Fue la actriz nacional que más se bañó en la pantalla de nuestro cine Roca, cuando la sala de la calle 1 apostaba al jadeo en continuado (ver aparte). Sus filmes dejan ver una mujer fatal, de estampa imponente, que no precisaba ni bisturí ni siliconas. Como actriz, era limitada, pero su silueta hacia innecesario cualquier argumento. Ella era una presencia que estaba más allá de los personajes. No actuaba. Armando no la necesitaba para eso. Con bikini o tapados de piel, como burrerita o mujer de intendente, Isabel estaba allí, invitando al pecado y la zozobra. Sus heroínas casi siempre vivían una pasión en entredicho que dejaba a su alrededor más penurias que goce. No necesitaba estar enterada del mundo, sus criaturas permanecían en ese limbo de desamparo y lujuria que crecía a pura lencería. Y en aquel tiempo, donde todo era pecaminoso, la Sarli desafiaba costumbres y censores desde su rol de mujer anhelada, pecaminosa, acosada y sufridora.
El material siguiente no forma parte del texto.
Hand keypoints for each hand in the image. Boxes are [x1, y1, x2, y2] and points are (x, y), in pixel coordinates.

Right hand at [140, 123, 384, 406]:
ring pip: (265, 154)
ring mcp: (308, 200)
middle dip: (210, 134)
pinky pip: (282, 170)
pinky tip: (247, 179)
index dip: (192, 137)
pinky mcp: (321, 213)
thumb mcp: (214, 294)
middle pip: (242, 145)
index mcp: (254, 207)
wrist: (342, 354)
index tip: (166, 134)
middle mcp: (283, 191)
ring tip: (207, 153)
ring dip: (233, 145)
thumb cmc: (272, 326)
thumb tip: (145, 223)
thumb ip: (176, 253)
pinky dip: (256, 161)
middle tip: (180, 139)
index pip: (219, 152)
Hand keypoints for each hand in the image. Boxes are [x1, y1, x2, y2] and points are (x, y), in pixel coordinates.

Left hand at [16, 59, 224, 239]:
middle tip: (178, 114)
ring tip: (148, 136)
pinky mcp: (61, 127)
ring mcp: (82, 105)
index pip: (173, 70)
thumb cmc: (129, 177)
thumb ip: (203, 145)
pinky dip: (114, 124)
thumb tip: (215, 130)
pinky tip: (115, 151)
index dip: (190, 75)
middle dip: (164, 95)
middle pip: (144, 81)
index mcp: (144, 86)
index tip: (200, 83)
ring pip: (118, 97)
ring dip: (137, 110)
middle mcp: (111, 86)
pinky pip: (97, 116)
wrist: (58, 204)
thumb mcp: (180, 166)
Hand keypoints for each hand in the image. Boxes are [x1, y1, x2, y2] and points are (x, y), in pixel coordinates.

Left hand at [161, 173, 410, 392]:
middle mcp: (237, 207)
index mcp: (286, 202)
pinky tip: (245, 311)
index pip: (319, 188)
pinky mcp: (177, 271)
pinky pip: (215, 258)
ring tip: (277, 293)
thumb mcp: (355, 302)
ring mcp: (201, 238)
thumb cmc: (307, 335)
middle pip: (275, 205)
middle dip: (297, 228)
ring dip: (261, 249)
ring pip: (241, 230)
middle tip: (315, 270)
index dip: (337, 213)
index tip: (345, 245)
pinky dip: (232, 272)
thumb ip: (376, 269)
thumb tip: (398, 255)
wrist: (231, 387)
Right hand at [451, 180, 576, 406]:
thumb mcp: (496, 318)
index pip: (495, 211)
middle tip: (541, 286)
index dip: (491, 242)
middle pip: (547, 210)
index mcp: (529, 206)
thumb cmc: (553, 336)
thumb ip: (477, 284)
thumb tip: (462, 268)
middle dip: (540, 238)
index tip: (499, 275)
Y algo más. Lejos del set, fue una señora tímida y enamorada, una mujer de su casa que sólo deseaba estar junto a ese hombre que amaba. Fueron amantes oficiales, porque Armando jamás dejó a su familia y jamás la dejó a ella. Después, cuando Armando se fue, Isabel hizo su duelo entre recuerdos y silencios. Sin reclamar el buen lugar que se había ganado. Sin querer recuperar fama ni carteleras. Como si ese amor fuera tan grande que con su ausencia le bastaba.